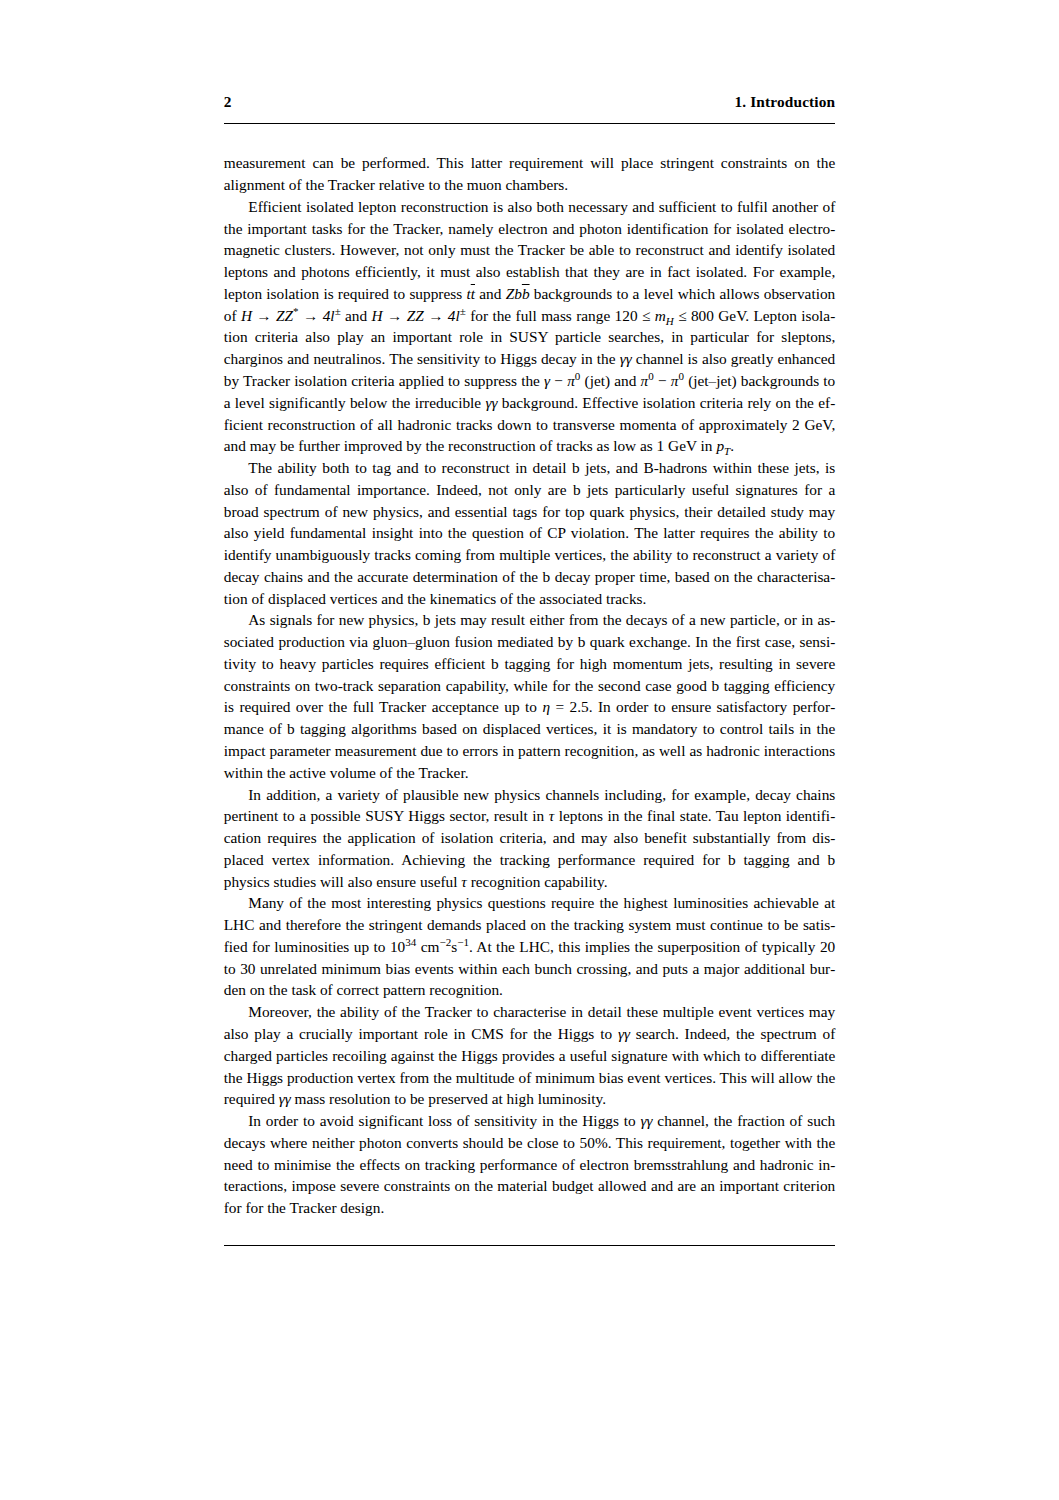2 1. Introduction
measurement can be performed. This latter requirement will place stringent constraints on the alignment of the Tracker relative to the muon chambers.
Efficient isolated lepton reconstruction is also both necessary and sufficient to fulfil another of the important tasks for the Tracker, namely electron and photon identification for isolated electromagnetic clusters. However, not only must the Tracker be able to reconstruct and identify isolated leptons and photons efficiently, it must also establish that they are in fact isolated. For example, lepton isolation is required to suppress tt and Zbb backgrounds to a level which allows observation of H ZZ* 4l± and H ZZ 4l± for the full mass range 120 ≤ mH ≤ 800 GeV. Lepton isolation criteria also play an important role in SUSY particle searches, in particular for sleptons, charginos and neutralinos. The sensitivity to Higgs decay in the γγ channel is also greatly enhanced by Tracker isolation criteria applied to suppress the γ − π0 (jet) and π0 − π0 (jet–jet) backgrounds to a level significantly below the irreducible γγ background. Effective isolation criteria rely on the efficient reconstruction of all hadronic tracks down to transverse momenta of approximately 2 GeV, and may be further improved by the reconstruction of tracks as low as 1 GeV in pT.
The ability both to tag and to reconstruct in detail b jets, and B-hadrons within these jets, is also of fundamental importance. Indeed, not only are b jets particularly useful signatures for a broad spectrum of new physics, and essential tags for top quark physics, their detailed study may also yield fundamental insight into the question of CP violation. The latter requires the ability to identify unambiguously tracks coming from multiple vertices, the ability to reconstruct a variety of decay chains and the accurate determination of the b decay proper time, based on the characterisation of displaced vertices and the kinematics of the associated tracks.
As signals for new physics, b jets may result either from the decays of a new particle, or in associated production via gluon–gluon fusion mediated by b quark exchange. In the first case, sensitivity to heavy particles requires efficient b tagging for high momentum jets, resulting in severe constraints on two-track separation capability, while for the second case good b tagging efficiency is required over the full Tracker acceptance up to η = 2.5. In order to ensure satisfactory performance of b tagging algorithms based on displaced vertices, it is mandatory to control tails in the impact parameter measurement due to errors in pattern recognition, as well as hadronic interactions within the active volume of the Tracker.
In addition, a variety of plausible new physics channels including, for example, decay chains pertinent to a possible SUSY Higgs sector, result in τ leptons in the final state. Tau lepton identification requires the application of isolation criteria, and may also benefit substantially from displaced vertex information. Achieving the tracking performance required for b tagging and b physics studies will also ensure useful τ recognition capability.
Many of the most interesting physics questions require the highest luminosities achievable at LHC and therefore the stringent demands placed on the tracking system must continue to be satisfied for luminosities up to 1034 cm−2s−1. At the LHC, this implies the superposition of typically 20 to 30 unrelated minimum bias events within each bunch crossing, and puts a major additional burden on the task of correct pattern recognition.
Moreover, the ability of the Tracker to characterise in detail these multiple event vertices may also play a crucially important role in CMS for the Higgs to γγ search. Indeed, the spectrum of charged particles recoiling against the Higgs provides a useful signature with which to differentiate the Higgs production vertex from the multitude of minimum bias event vertices. This will allow the required γγ mass resolution to be preserved at high luminosity.
In order to avoid significant loss of sensitivity in the Higgs to γγ channel, the fraction of such decays where neither photon converts should be close to 50%. This requirement, together with the need to minimise the effects on tracking performance of electron bremsstrahlung and hadronic interactions, impose severe constraints on the material budget allowed and are an important criterion for for the Tracker design.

+--

Repeat exactly and only the lines from the start of the data above through the line that holds "measurement can be", inclusive. Pictures do not belong in the copy.

Answer to this task
2 1. Introduction
measurement can be performed. This latter requirement will place stringent constraints on the alignment of the Tracker relative to the muon chambers.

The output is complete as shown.